Namely, many of the fastest-growing revenue streams for artists today have nothing to do with monetizing IP, and everything to do with monetizing fandom and direct relationships with people. While music business models might still be an afterthought for the creator economy, creator-economy business models are no longer an afterthought for music.

The underrated opportunity in education

According to Stripe’s blog post, education is the payment company’s top creator-economy category by revenue, with top platforms including Interval, Podia and Teachable. In reading this finding, I realized that while the online education opportunity is certainly being milked in other subjects like fitness, health, productivity and tech, it seems to have been largely ignored (or at least deprioritized) by the mainstream music industry over the past several years. According to our own music/tech investment database, out of the 130 or so music startups that have raised funding so far in 2021, only around 1% are education apps.

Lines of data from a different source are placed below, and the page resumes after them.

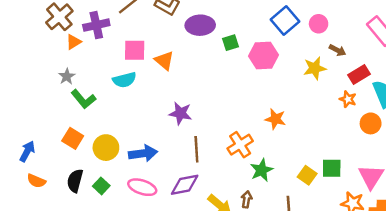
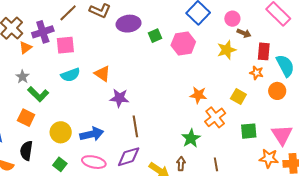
pink circle: (319, 24) -> (232, 19), moved
pink square: (135, 50) -> (65, 45), moved
orange triangle: (164, 60) -> (102, 74), moved
red rectangle: (359, 74) -> (264, 51), turned -48
orange square: (73, 138) -> (26, 118), moved
orange cross: (240, 145) -> (215, 117), moved
yellow square: (307, 175) -> (238, 96), moved
black semicircle: (75, 181) -> (26, 151), moved

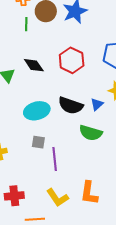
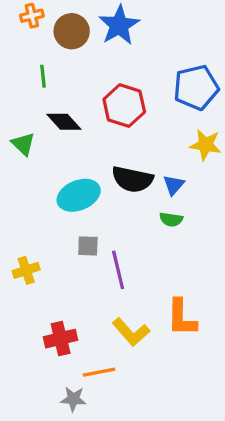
green line: (26, 24) -> (43, 76), moved
blue triangle: (97, 104) -> (174, 185), moved
green semicircle: (91, 133) -> (171, 219), size x0.6

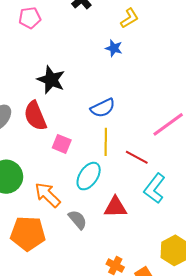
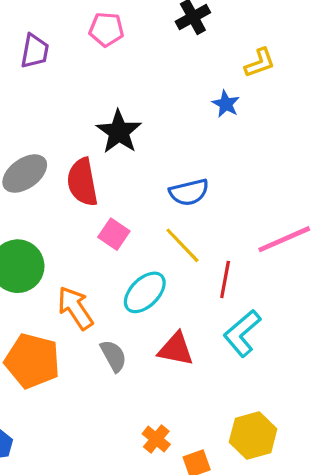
yellow line: (106, 142) -> (182, 245), turned -56
red line: (137, 157) -> (225, 279), turned 60

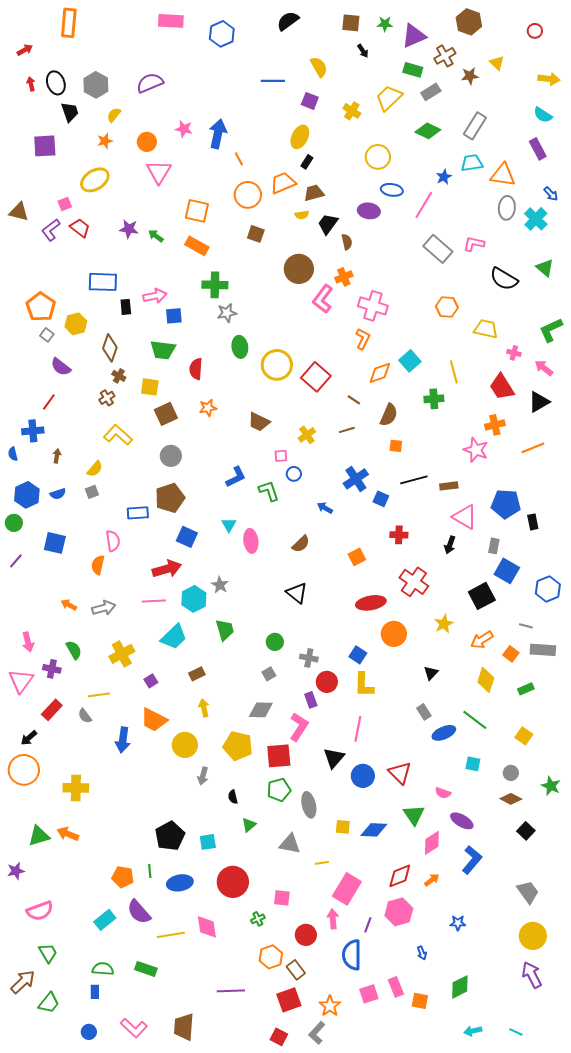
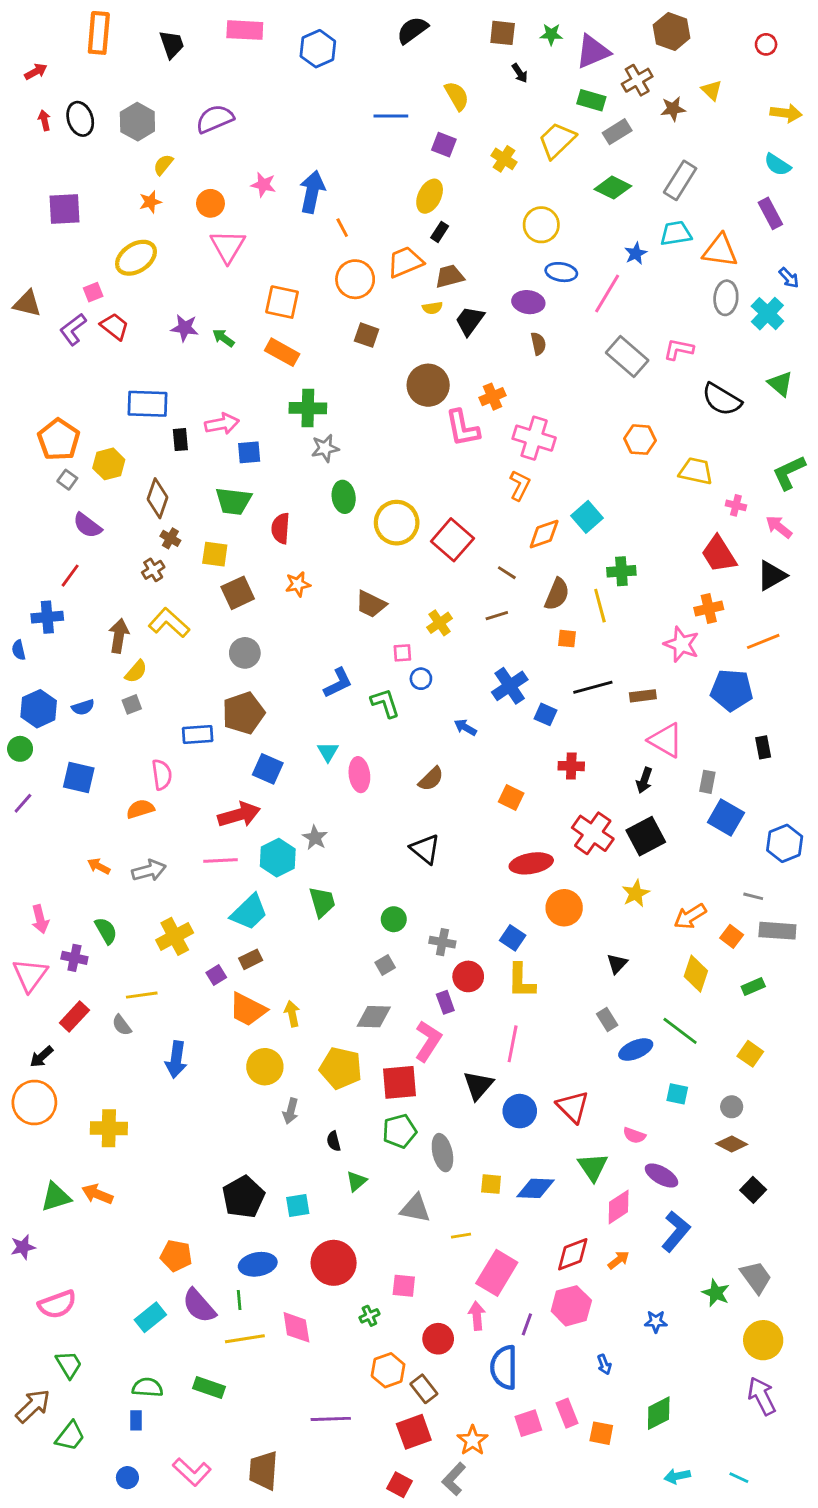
black trapezoid: (70, 112) -> (172, 44), moved
brown semicircle: (347, 242) -> (538, 344), moved
pink L-shape: (323, 299) -> (462, 428), turned -48
yellow line: (454, 372) -> (600, 606), moved
brown arrow: (57, 456) -> (119, 636), moved, size x1.6
blue pentagon: (506, 504) -> (732, 690), moved
orange square: (357, 557) -> (511, 798), turned -36
orange semicircle: (98, 565) -> (140, 809), turned 60
black square: (482, 596) -> (646, 836), moved
brown rectangle: (197, 674) -> (251, 959), moved
orange trapezoid: (154, 720) -> (248, 1009), moved
green star: (551, 786) -> (716, 1293), moved
green line: (150, 871) -> (239, 1300), moved

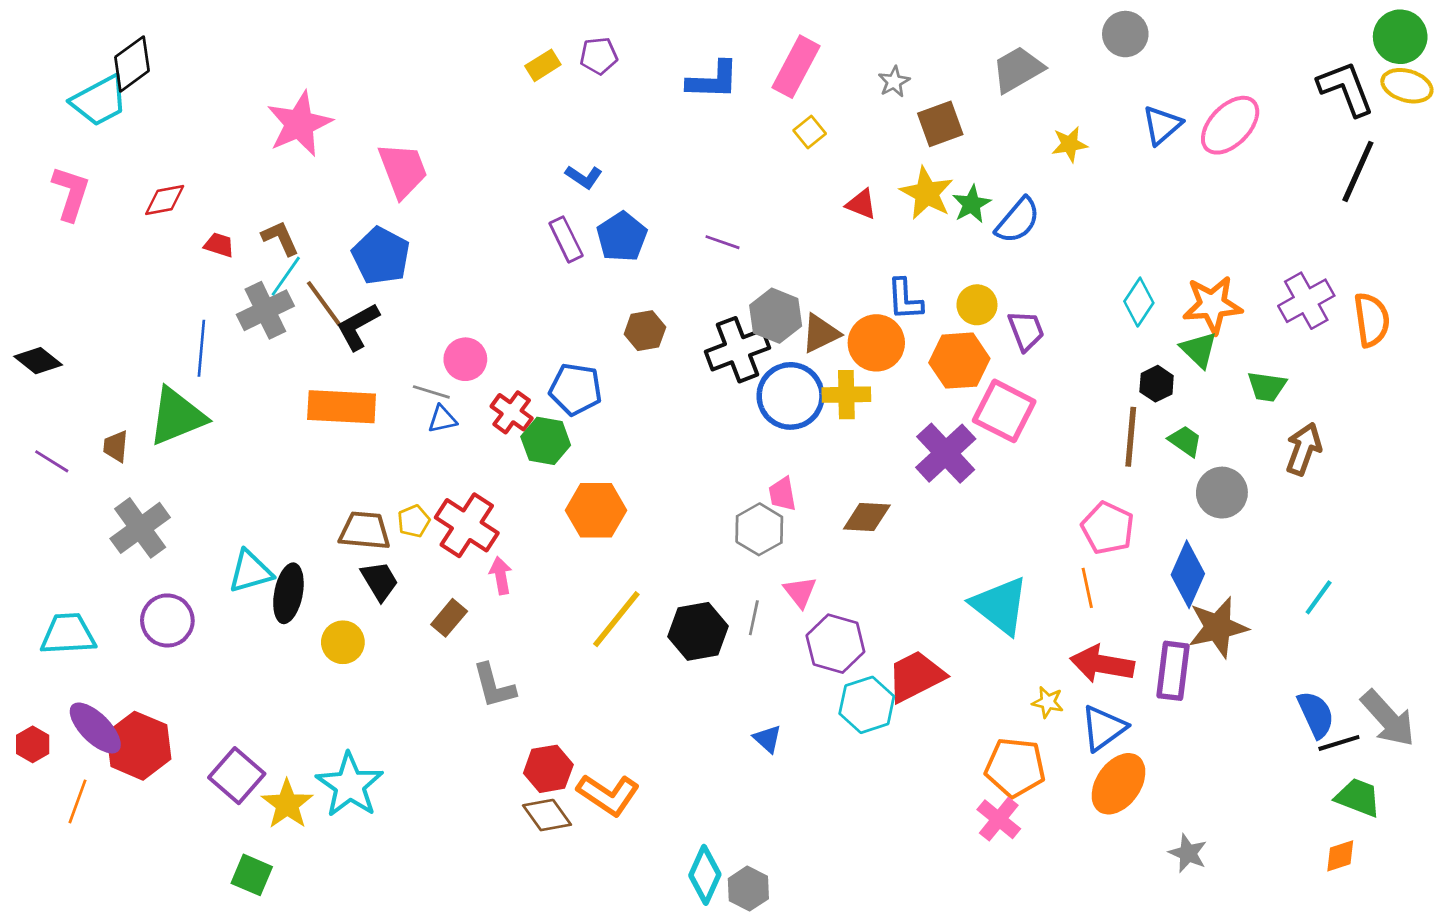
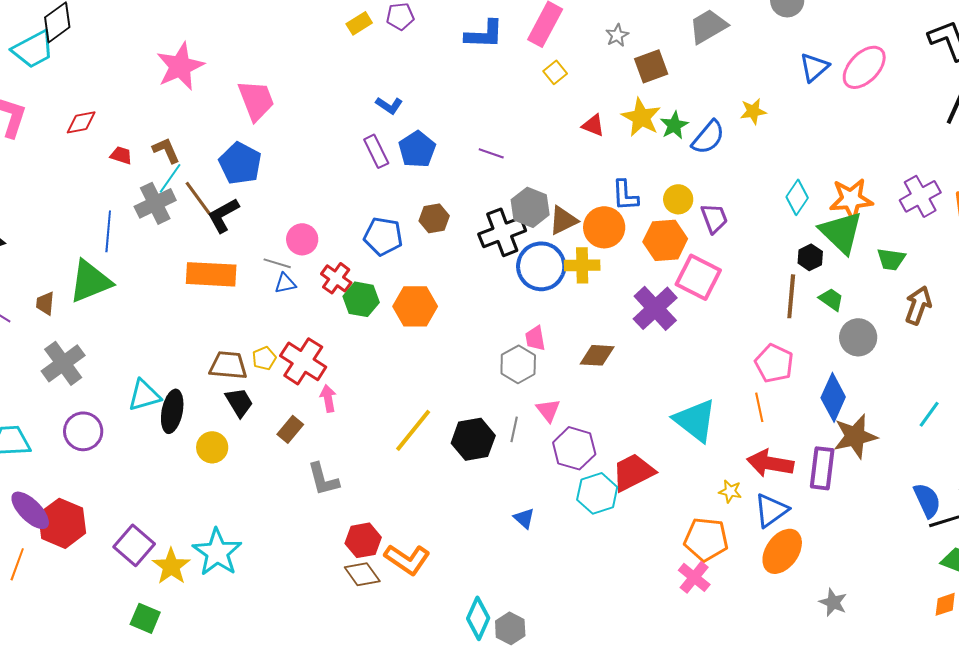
yellow star: (1070, 144) -> (753, 111), moved
green triangle: (1199, 350) -> (841, 232), size x1.6
blue pentagon: (576, 389) -> (383, 236), moved
orange hexagon: (596, 510) -> (415, 306), moved

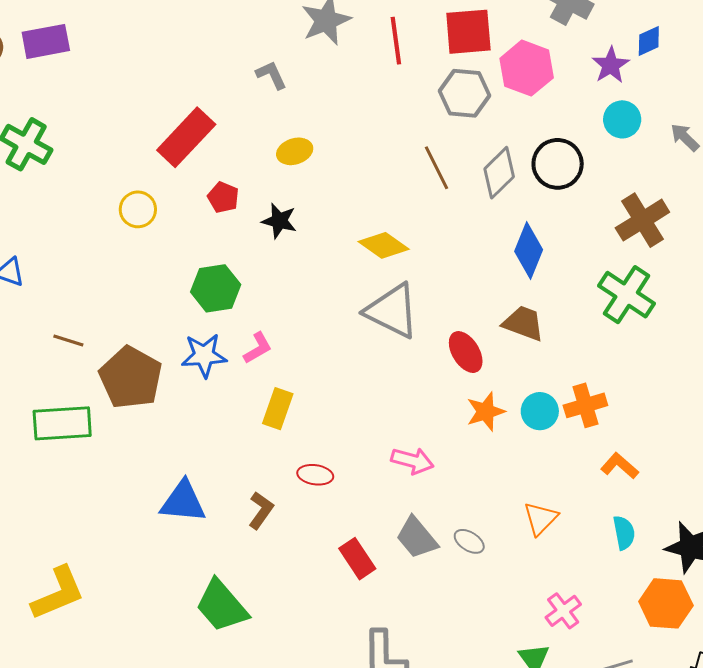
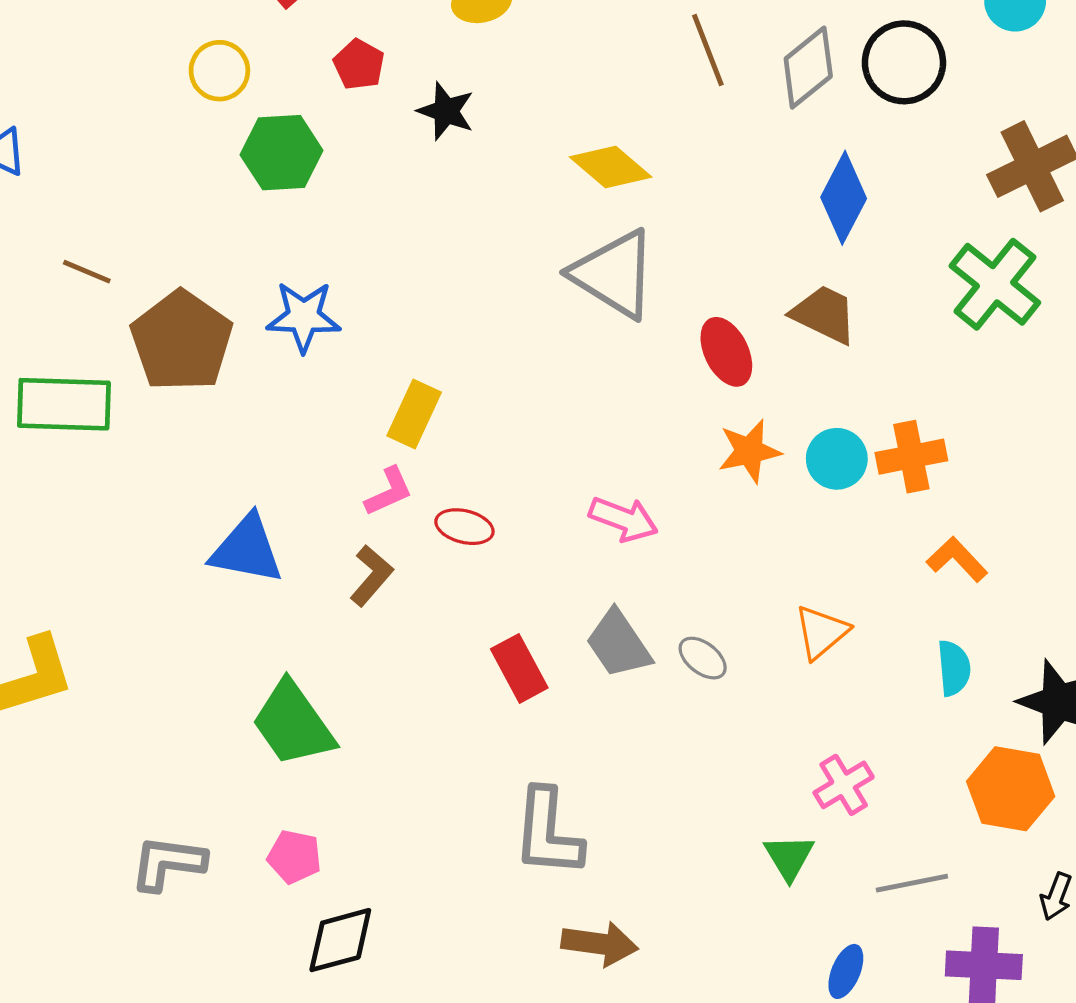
green hexagon: (216, 288) -> (282, 153), moved
pink L-shape: (258, 348) -> (389, 491), moved

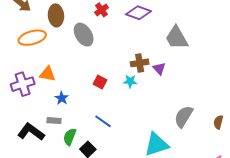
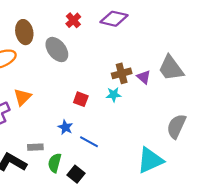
gray trapezoid: (177, 38) -> (171, 68), moved
orange triangle: (47, 74) -> (22, 97), turned -48
blue star: (62, 98) -> (65, 127), moved

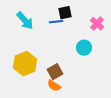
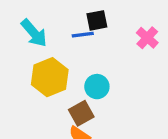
cyan circle: (84, 48) -> (97, 87), moved
yellow hexagon: (25, 64) -> (50, 77), moved

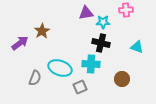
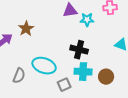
black cross: (101, 43) -> (79, 50), moved
cyan cross: (91, 64) -> (83, 72), moved

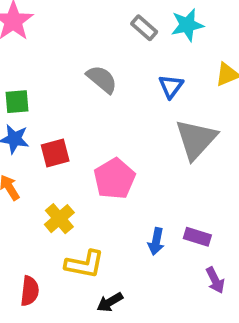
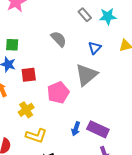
gray triangle: (196, 139) -> (86, 75), moved
purple rectangle: (197, 237) -> (98, 129), size x1.5

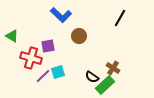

There are a handful of potential reasons behind this gap in investment from the music industry — from the amount of time and resources required to craft a high-quality, intimate music learning experience, to the somewhat backwards stereotype that you either “do” or “teach” music but never both. But the pandemic freed up the schedules of performing artists to invest in other creative projects, and also gave everyday people more time to kill at home. As MIDiA Research’s Mark Mulligan recently wrote: “The combination of the catalyzing effect the pandemic had on musicianship and the surge of online learning tools — especially YouTube tutorials and tools like guitar tab apps – is increasing the number of people becoming musicians.” And through the lens of education, the market for creative tools for music starts to look much bigger, far beyond just music creation and distribution software.

As a result, a wide variety of celebrities across genres are pursuing splashier, more public partnerships with music education apps, as a way to promote their own brands of accessibility and relatability while diversifying their digital revenue. Key examples include but are not limited to Charlie Puth’s songwriting course on Monthly, Kimbra’s vocal course on Soundfly, Nas’ series on MasterClass and Metallica’s upcoming course on Yousician.

Hopefully, the ongoing growth in creator-economy platforms — especially around areas like education — will encourage the music industry to think not only about new kinds of revenue streams, but also new, more expansive views of fan bases and “customers” and how technology can best serve them. And by the data we have so far, the business case for new ways of thinking about the music industry’s future growth is getting increasingly futile to ignore.